Volví caminando por el centro de la Castellana y me detuve ante un pequeño estanque donde un emigrante de cualquier lugar lavaba sus ropas frotándolas con un haz de hierbajos medio secos, no me importaba sentir que él se daba cuenta de que lo observaba, no me importaba sentir que cualquier persona se daba cuenta de que yo le mirara, no estaba dispuesta a perderme nada que mi curiosidad demandara, de ese momento me sacó una voz a mi espalda.



– ¿Has bailado alguna vez bajo la luz de una luna llena?
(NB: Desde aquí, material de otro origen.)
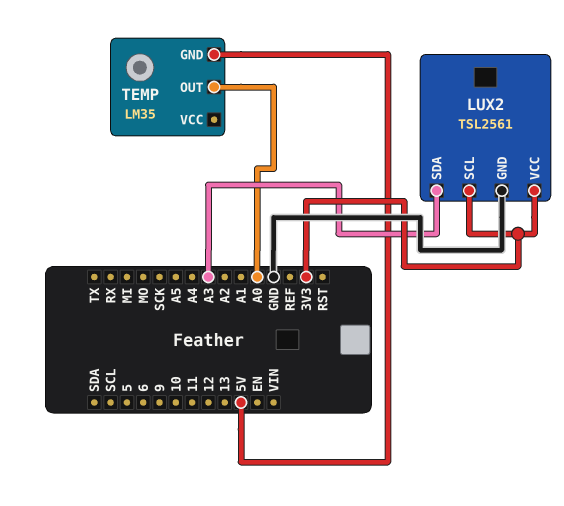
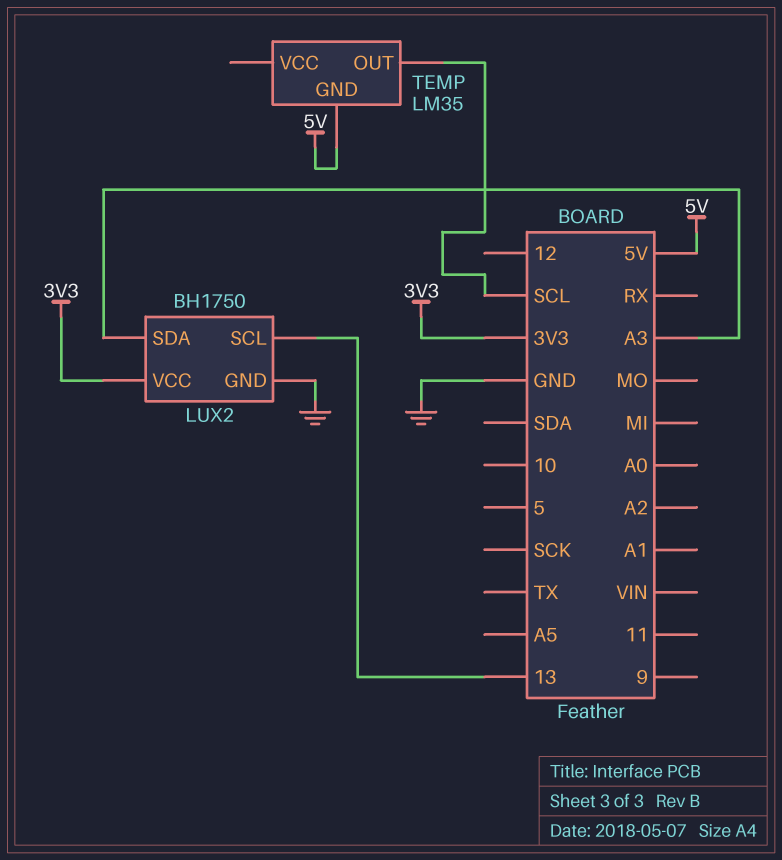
LUX2: TSL2561 -> BH1750
LUX2 pin SCL: 3V3 -> 13
TEMP pin OUT: A0 -> SCL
– [ ........... ] Creo que no, – dije sin volverme –

– ¿Bailarías conmigo esta noche?

– ¿Hay luna llena?

– Sí.

– ¿Y quién eres tú?, – sin mirarle, me gustaba mucho su voz y no quería estropearla, podía ser feo, o gordo. Nunca me han gustado los hombres gordos –

– Llámame. – Puso una tarjeta en mi mano y se fue –

Al darme la vuelta lo vi por detrás, era delgado y alto, no estaba calvo, a su espalda le calculaba unos 40 años. Miré la tarjeta, junto a su nombre y su teléfono había una descripción: “Observador de globos”. Sonreí, y me quedé mirando como se perdía en la misma dirección de mis próximos pasos. Volví a casa imaginando a un hombre observando el cielo, buscando globos aerostáticos, o ¿serían globos perdidos por niños?, o globos grandes de colores con su cesta llevando hombres voladores pendientes del aire insuflado para controlar un vuelo sin alas ni motores, pendiendo sus vidas de una fina seda tejida. Lo busqué al fondo de mi mirada miope y no lo encontré, me detuve y miré al cielo, era evidente que no vería un globo surcar el cielo del centro de la ciudad.

– ¡Bah! – me dije a mi misma dando una palmadita al aire – me ha tomado el pelo. – Y me sentí satisfecha de topar con la locura ajena, era como sentirme complacida de no ser la única rebelde que había hecho novillos a su día laboral. Comenzaba a gustarme el dejar de lado mi responsabilidad social.


a.b.p.

3 comentarios:

NoSurrender dijo...

qué bueno :)

A ver si un día me dejan a mí también hacer de Diógenes, mi héroe.

Durrell dijo...

Estos días se disfrutan muchísimo más que los festivos.

¿Llamarás al observador de globos?

:)

una mujer dijo...

Nosurrender, escoge tú el momento para ser lo que deseas, si esperas a que te dejen... mal vas.


Mi pequeña durrell... no, no lo llamaré, nunca llamo a los hombres, quizá sea un fallo en alguno de mis sistemas, pero no puedo evitarlo, a estas edades están más perdidos que esos globos. Pero... él aparecerá de nuevo.